The Mathematics of Text Embeddings: High-Dimensional Semantic Vector Spaces
By LLM Practitioner
To an AI model, words are not letters—they are coordinates in a high-dimensional mathematical space. When a model processes a block of text, it maps sentences to a dense vector (an array of numbers, typically ranging from 768 to 3072 dimensions depending on the embedding model). In this high-dimensional space, the absolute direction of the vector represents its semantic meaning. Words or sentences with similar meanings are mapped to vectors that point in nearly identical directions.

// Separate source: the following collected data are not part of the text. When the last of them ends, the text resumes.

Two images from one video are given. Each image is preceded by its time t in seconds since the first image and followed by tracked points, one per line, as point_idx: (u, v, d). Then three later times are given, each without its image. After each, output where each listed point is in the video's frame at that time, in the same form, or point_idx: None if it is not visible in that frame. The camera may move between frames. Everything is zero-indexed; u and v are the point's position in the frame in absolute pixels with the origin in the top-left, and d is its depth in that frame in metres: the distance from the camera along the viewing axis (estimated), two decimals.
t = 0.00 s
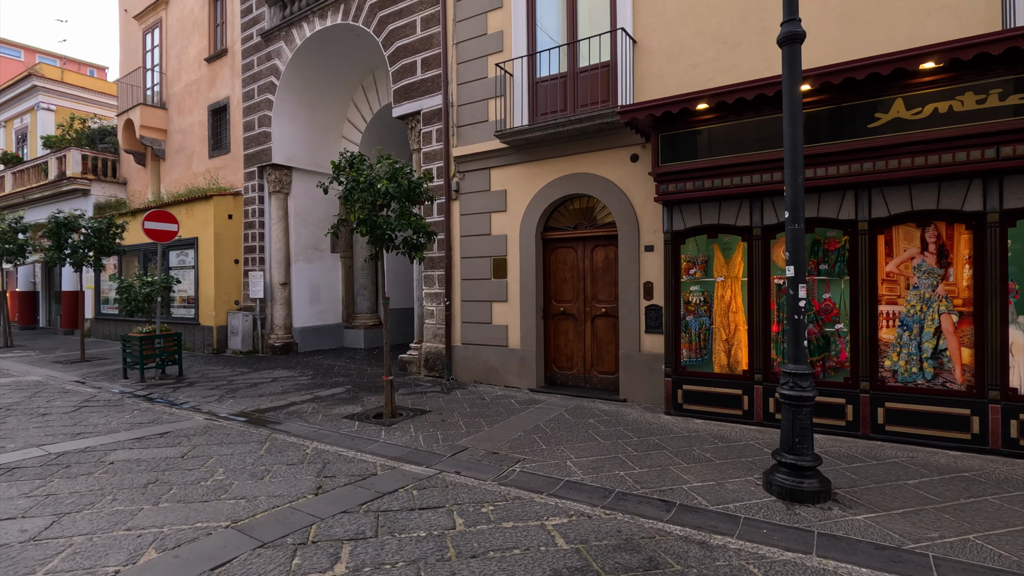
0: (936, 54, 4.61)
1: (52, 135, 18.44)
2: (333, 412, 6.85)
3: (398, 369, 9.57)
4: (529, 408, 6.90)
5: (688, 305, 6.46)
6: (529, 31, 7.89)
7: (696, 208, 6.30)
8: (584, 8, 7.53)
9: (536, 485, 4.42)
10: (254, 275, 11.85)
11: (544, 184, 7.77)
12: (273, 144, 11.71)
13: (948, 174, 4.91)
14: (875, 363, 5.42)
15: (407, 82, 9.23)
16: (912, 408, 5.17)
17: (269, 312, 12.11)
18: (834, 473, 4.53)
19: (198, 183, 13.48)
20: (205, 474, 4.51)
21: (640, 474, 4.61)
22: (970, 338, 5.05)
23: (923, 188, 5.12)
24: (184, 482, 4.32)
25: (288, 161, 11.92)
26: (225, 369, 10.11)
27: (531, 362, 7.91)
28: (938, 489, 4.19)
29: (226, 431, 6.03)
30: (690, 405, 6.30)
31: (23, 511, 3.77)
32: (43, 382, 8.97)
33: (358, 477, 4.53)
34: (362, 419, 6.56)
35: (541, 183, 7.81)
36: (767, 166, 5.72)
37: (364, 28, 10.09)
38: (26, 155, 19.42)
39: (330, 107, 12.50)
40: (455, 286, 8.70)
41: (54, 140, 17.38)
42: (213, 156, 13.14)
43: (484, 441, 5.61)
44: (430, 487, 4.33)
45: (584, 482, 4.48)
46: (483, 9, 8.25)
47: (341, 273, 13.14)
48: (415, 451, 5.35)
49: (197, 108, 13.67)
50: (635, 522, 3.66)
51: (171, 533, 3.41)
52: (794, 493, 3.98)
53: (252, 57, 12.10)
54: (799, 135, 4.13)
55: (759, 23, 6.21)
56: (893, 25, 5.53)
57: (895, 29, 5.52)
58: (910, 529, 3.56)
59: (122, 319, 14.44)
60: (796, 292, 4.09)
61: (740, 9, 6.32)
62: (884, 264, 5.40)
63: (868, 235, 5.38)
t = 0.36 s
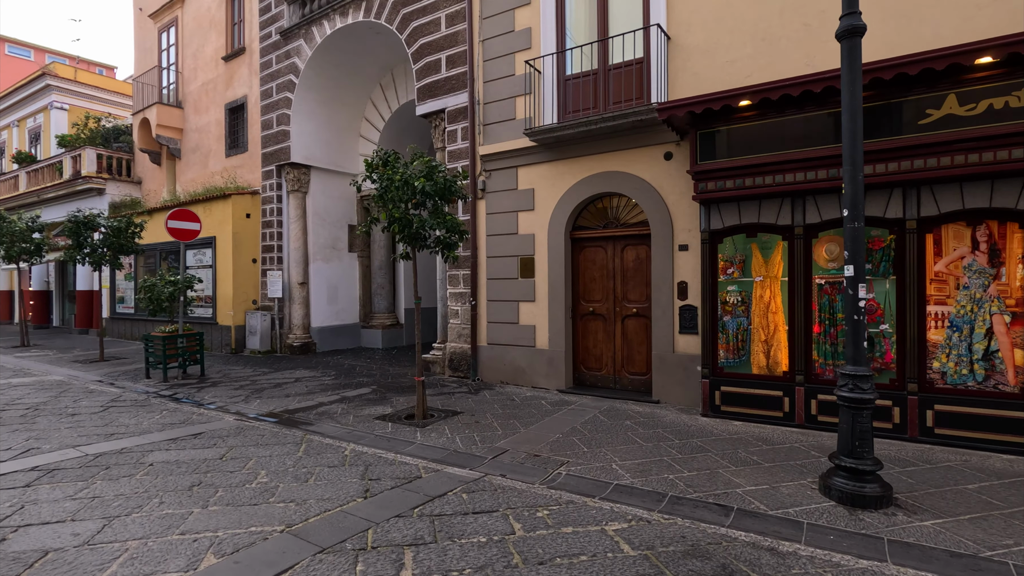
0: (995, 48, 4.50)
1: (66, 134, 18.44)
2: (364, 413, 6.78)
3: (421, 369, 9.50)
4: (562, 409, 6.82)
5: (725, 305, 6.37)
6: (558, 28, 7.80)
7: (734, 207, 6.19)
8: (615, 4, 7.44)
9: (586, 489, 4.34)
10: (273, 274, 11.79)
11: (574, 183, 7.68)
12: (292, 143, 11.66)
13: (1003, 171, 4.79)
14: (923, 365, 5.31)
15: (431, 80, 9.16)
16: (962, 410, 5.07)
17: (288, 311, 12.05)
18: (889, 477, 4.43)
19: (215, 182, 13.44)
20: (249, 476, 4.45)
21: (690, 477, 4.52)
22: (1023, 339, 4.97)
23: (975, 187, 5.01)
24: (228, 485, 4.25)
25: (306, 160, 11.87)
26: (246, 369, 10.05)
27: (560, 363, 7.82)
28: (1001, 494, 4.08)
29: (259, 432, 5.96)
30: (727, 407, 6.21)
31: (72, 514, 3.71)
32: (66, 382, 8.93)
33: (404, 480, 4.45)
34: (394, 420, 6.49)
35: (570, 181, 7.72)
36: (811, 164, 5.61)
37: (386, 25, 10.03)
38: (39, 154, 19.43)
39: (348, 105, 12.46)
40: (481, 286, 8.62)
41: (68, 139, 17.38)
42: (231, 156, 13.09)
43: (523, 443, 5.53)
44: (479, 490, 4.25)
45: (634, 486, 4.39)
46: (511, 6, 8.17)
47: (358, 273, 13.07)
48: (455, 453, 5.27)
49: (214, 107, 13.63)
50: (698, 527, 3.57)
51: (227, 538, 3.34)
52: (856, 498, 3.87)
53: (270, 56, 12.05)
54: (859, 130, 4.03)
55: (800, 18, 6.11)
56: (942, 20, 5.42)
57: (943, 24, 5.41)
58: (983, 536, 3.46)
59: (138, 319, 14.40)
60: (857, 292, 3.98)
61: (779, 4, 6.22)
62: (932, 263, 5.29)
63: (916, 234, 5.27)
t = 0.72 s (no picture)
0: None
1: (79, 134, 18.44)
2: (395, 416, 6.73)
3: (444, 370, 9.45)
4: (594, 411, 6.76)
5: (761, 306, 6.30)
6: (586, 27, 7.72)
7: (772, 207, 6.11)
8: (644, 2, 7.36)
9: (636, 494, 4.27)
10: (292, 274, 11.76)
11: (603, 183, 7.60)
12: (310, 143, 11.62)
13: None
14: (969, 367, 5.23)
15: (454, 79, 9.10)
16: (1011, 413, 4.99)
17: (306, 312, 12.01)
18: (944, 482, 4.35)
19: (232, 182, 13.41)
20: (293, 481, 4.40)
21: (740, 482, 4.46)
22: None
23: None
24: (275, 491, 4.20)
25: (324, 160, 11.82)
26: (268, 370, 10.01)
27: (589, 364, 7.76)
28: None
29: (294, 435, 5.92)
30: (764, 409, 6.14)
31: (123, 521, 3.67)
32: (89, 383, 8.91)
33: (450, 485, 4.40)
34: (426, 422, 6.44)
35: (599, 181, 7.65)
36: (855, 164, 5.51)
37: (407, 25, 9.97)
38: (52, 155, 19.44)
39: (365, 105, 12.43)
40: (507, 287, 8.56)
41: (82, 140, 17.39)
42: (247, 156, 13.06)
43: (562, 447, 5.47)
44: (528, 495, 4.19)
45: (685, 491, 4.33)
46: (537, 4, 8.10)
47: (375, 273, 13.02)
48: (496, 457, 5.21)
49: (229, 107, 13.59)
50: (760, 535, 3.51)
51: (285, 546, 3.28)
52: (917, 504, 3.80)
53: (288, 55, 12.01)
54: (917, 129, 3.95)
55: (839, 16, 6.02)
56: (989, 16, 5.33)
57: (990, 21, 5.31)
58: None
59: (154, 320, 14.37)
60: (917, 294, 3.91)
61: (817, 1, 6.14)
62: (979, 264, 5.21)
63: (963, 234, 5.19)
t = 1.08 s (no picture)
0: None
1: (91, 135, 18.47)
2: (425, 415, 6.72)
3: (466, 370, 9.44)
4: (624, 411, 6.74)
5: (794, 306, 6.29)
6: (612, 26, 7.70)
7: (806, 206, 6.09)
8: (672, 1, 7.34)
9: (684, 494, 4.26)
10: (309, 274, 11.75)
11: (630, 182, 7.59)
12: (327, 142, 11.62)
13: None
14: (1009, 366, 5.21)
15: (476, 79, 9.11)
16: None
17: (323, 312, 12.00)
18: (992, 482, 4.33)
19: (247, 182, 13.42)
20: (339, 481, 4.39)
21: (786, 482, 4.44)
22: None
23: None
24: (323, 491, 4.19)
25: (342, 160, 11.82)
26: (288, 370, 10.01)
27: (615, 364, 7.74)
28: None
29: (328, 435, 5.91)
30: (798, 409, 6.12)
31: (177, 521, 3.67)
32: (112, 383, 8.91)
33: (496, 485, 4.38)
34: (457, 422, 6.42)
35: (625, 181, 7.64)
36: (893, 163, 5.48)
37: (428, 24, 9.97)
38: (63, 155, 19.46)
39: (382, 105, 12.44)
40: (530, 287, 8.55)
41: (95, 140, 17.42)
42: (263, 156, 13.06)
43: (599, 446, 5.46)
44: (576, 495, 4.18)
45: (732, 491, 4.31)
46: (562, 3, 8.09)
47: (391, 273, 13.02)
48: (534, 457, 5.19)
49: (244, 107, 13.59)
50: (818, 535, 3.49)
51: (346, 546, 3.27)
52: (971, 504, 3.79)
53: (305, 55, 12.01)
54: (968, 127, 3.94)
55: (872, 14, 6.00)
56: None
57: None
58: None
59: (169, 320, 14.38)
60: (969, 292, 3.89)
61: None
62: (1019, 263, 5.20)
63: (1003, 233, 5.17)
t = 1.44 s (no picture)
0: None
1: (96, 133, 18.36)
2: (450, 414, 6.66)
3: (482, 369, 9.38)
4: (650, 410, 6.69)
5: (822, 304, 6.24)
6: (633, 23, 7.66)
7: (835, 203, 6.05)
8: None
9: (727, 493, 4.22)
10: (321, 273, 11.66)
11: (652, 180, 7.55)
12: (339, 140, 11.54)
13: None
14: None
15: (494, 76, 9.06)
16: None
17: (334, 311, 11.92)
18: None
19: (257, 181, 13.33)
20: (377, 481, 4.33)
21: (828, 480, 4.40)
22: None
23: None
24: (362, 491, 4.13)
25: (353, 158, 11.75)
26: (303, 369, 9.93)
27: (637, 363, 7.69)
28: None
29: (355, 434, 5.85)
30: (827, 407, 6.08)
31: (220, 521, 3.61)
32: (127, 383, 8.83)
33: (536, 484, 4.33)
34: (483, 421, 6.37)
35: (647, 179, 7.60)
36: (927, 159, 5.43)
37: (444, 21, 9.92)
38: (67, 154, 19.31)
39: (393, 103, 12.37)
40: (549, 285, 8.50)
41: (100, 138, 17.30)
42: (273, 154, 12.98)
43: (631, 445, 5.41)
44: (619, 494, 4.12)
45: (775, 489, 4.27)
46: None
47: (402, 272, 12.95)
48: (568, 455, 5.14)
49: (253, 105, 13.50)
50: (874, 534, 3.45)
51: (398, 547, 3.21)
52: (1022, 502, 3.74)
53: (317, 52, 11.94)
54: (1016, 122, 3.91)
55: (902, 10, 5.96)
56: None
57: None
58: None
59: (177, 319, 14.28)
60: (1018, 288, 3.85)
61: None
62: None
63: None
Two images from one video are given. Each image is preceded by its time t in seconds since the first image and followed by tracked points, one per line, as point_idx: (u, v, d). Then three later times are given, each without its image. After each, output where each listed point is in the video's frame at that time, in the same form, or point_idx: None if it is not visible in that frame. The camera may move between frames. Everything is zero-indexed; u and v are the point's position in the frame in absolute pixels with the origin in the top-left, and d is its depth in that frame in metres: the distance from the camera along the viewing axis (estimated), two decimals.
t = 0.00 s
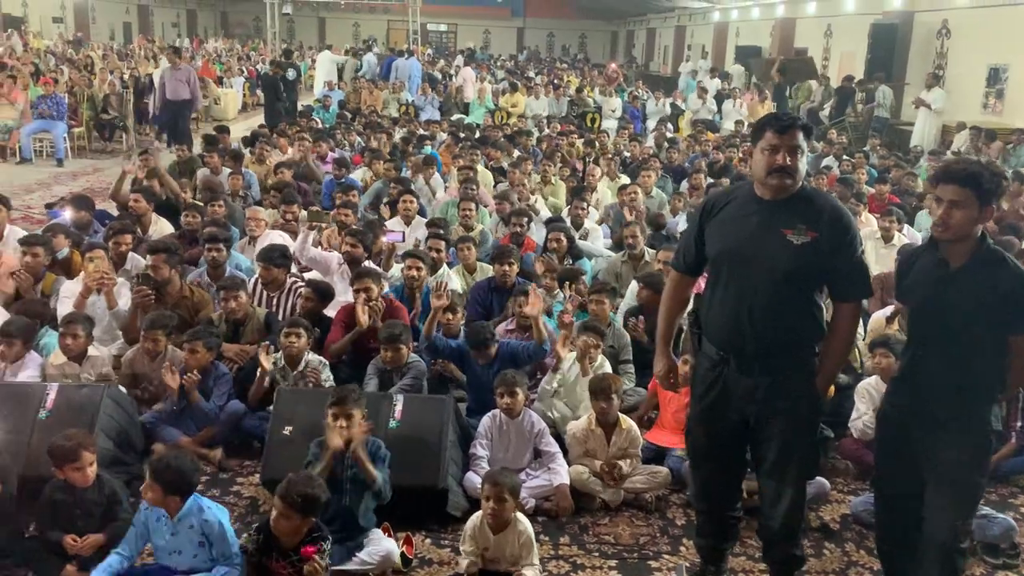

To determine how similar two sentences are, we compute the angle between their vectors using a metric called Cosine Similarity. Mathematically, the cosine similarity of two vectors, A and B, is calculated as the dot product of the vectors divided by the product of their magnitudes: `similarity = (A · B) / (||A|| * ||B||)`. The result is a value between -1 and 1. A similarity of 1 means the vectors are pointing in the exact same direction, representing near-identical semantic content, while a similarity of 0 represents orthogonal, unrelated meanings.
In TellPDF, this mathematical mechanism powers the Document QA feature. When you ask a question like 'what is the termination clause in this contract?', we first generate the query's vector embedding. We then compare it against the pre-computed embeddings of all text segments in the PDF. The segments with the highest cosine similarity are extracted and fed directly to the Gemini LLM as context. This process, known as Retrieval-Augmented Generation (RAG), allows the model to answer questions accurately without needing to read the entire document for every turn.